SOURCE RECORDS >>
*****

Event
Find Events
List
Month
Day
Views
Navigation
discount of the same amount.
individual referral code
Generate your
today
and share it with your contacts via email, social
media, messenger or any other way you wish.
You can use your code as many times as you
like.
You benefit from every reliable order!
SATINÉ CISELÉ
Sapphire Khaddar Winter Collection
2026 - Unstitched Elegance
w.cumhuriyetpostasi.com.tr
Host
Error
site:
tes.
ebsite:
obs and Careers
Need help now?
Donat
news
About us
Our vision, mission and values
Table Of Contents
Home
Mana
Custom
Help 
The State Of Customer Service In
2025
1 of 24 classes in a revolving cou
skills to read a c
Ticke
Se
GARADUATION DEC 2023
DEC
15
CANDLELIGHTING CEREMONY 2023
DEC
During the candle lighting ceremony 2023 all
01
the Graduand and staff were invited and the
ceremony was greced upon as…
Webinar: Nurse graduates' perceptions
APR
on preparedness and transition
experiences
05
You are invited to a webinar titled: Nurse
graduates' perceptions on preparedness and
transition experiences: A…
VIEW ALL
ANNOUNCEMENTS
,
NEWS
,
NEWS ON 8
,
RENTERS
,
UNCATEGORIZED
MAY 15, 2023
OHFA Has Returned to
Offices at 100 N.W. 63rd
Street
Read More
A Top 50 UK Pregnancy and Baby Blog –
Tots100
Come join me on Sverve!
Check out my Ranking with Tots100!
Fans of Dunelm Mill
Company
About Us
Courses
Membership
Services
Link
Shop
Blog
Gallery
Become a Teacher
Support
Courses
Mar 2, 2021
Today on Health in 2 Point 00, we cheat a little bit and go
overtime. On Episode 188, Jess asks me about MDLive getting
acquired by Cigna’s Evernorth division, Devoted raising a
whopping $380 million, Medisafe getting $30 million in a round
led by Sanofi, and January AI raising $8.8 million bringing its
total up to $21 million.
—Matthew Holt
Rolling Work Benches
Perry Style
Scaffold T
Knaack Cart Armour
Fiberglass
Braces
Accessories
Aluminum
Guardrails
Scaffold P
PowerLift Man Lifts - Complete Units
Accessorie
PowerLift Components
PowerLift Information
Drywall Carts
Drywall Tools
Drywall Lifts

*****

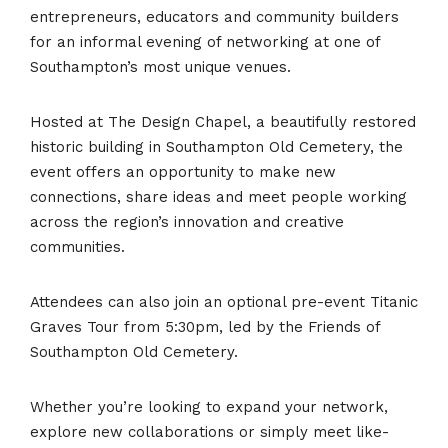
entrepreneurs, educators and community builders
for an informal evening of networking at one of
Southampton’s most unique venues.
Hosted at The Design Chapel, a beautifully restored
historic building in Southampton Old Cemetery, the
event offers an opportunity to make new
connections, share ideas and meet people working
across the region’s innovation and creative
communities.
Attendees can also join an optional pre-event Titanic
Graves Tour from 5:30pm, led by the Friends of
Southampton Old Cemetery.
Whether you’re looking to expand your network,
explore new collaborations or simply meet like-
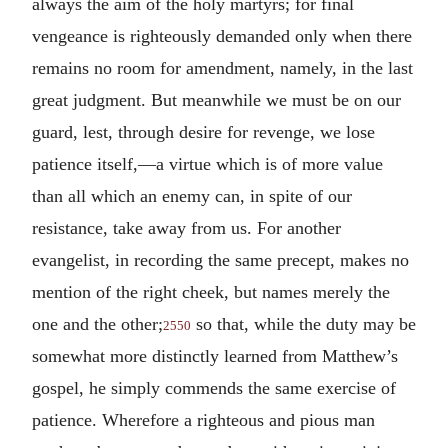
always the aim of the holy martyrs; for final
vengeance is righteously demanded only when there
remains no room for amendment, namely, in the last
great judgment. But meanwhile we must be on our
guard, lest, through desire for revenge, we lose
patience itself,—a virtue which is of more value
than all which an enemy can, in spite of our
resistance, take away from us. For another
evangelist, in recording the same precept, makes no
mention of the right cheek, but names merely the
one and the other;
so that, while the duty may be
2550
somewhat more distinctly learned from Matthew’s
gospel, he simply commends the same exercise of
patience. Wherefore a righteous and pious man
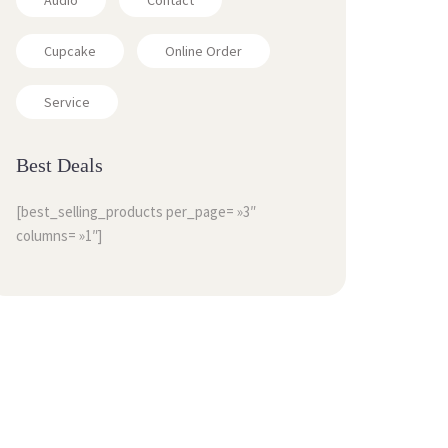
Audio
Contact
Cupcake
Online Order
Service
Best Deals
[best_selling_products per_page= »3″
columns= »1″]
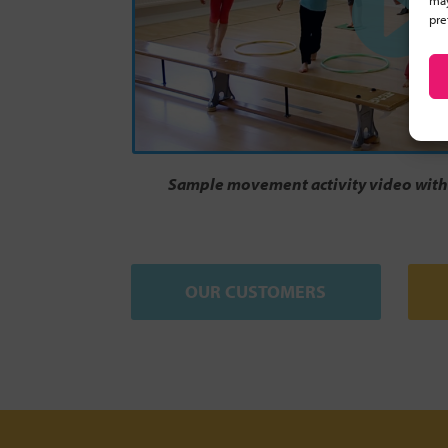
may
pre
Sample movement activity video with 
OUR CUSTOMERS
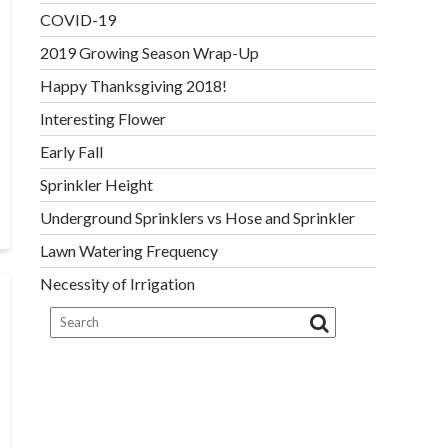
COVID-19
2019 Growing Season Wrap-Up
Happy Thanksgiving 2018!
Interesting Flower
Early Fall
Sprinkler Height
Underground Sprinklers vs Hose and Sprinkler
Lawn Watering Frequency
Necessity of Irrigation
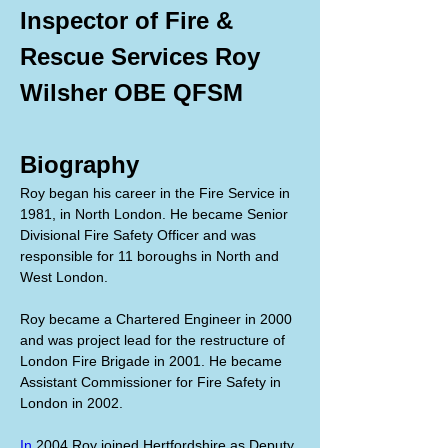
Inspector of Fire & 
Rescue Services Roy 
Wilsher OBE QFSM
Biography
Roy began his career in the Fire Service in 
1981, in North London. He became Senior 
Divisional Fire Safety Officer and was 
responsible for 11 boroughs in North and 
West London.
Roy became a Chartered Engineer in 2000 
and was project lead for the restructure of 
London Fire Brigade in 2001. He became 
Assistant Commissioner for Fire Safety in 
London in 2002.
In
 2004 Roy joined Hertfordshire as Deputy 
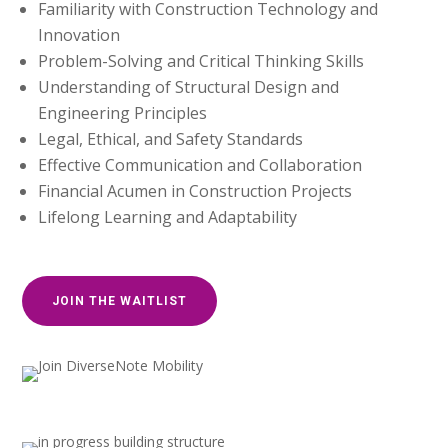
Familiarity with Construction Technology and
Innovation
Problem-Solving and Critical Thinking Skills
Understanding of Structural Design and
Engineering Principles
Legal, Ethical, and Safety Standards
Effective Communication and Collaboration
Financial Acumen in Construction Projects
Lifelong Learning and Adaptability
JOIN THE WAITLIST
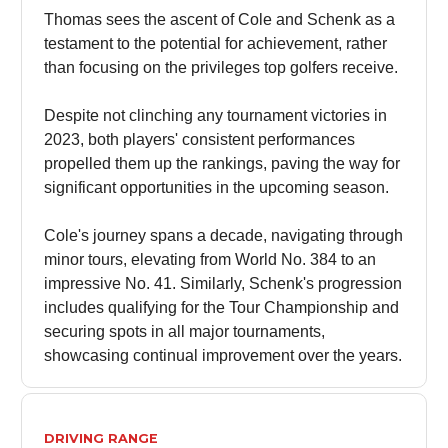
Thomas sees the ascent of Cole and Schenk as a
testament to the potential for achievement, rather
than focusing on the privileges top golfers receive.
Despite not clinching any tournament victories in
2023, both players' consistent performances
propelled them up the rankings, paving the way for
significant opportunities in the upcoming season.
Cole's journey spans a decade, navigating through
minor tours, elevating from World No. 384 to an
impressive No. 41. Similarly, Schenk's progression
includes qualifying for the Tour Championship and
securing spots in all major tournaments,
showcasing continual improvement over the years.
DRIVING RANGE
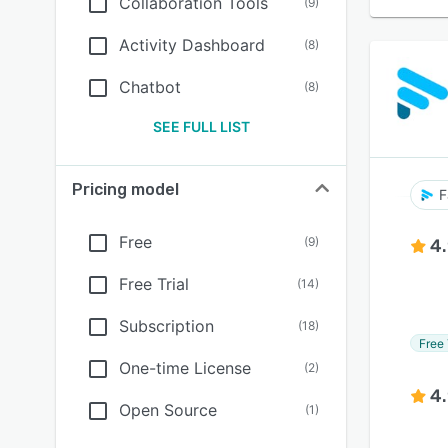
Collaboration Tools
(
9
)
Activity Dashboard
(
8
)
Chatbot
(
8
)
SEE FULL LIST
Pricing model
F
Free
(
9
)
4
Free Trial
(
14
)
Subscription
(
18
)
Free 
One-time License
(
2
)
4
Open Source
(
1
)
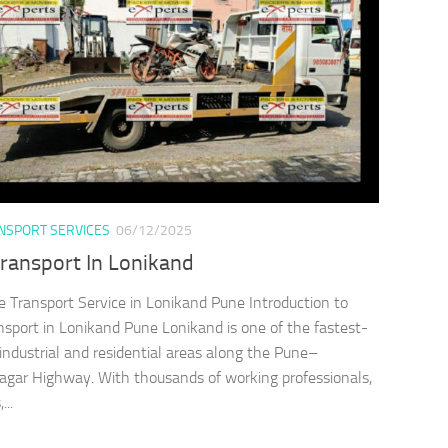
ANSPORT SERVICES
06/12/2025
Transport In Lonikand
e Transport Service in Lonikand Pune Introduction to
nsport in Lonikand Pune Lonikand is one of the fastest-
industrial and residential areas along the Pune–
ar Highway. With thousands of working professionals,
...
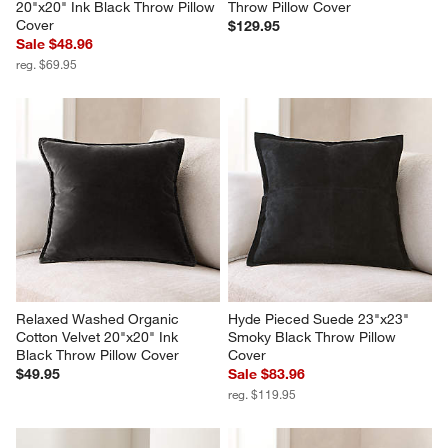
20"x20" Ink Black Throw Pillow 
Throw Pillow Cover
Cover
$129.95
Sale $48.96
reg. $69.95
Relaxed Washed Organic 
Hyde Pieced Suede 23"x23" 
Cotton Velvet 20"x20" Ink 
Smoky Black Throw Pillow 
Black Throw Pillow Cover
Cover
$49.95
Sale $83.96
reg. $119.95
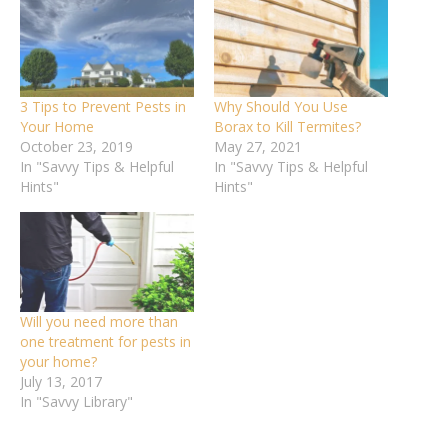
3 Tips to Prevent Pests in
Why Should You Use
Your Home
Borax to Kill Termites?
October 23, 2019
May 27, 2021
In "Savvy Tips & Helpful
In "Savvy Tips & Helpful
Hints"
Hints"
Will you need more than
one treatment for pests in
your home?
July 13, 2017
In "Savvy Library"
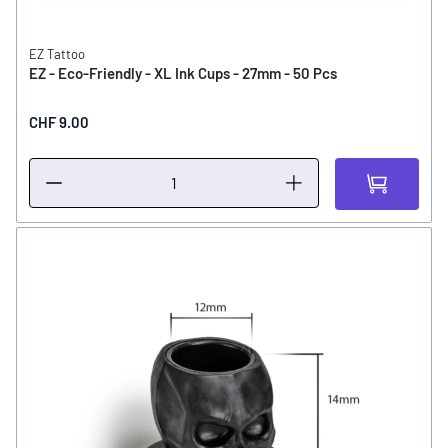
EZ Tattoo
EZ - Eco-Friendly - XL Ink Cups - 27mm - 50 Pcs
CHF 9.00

*****

PROBLEM >>
Find each line above that contains "Matthew", and copy those lines.

RESULT FOR THIS TASK >>
—Matthew Holt
somewhat more distinctly learned from Matthew’s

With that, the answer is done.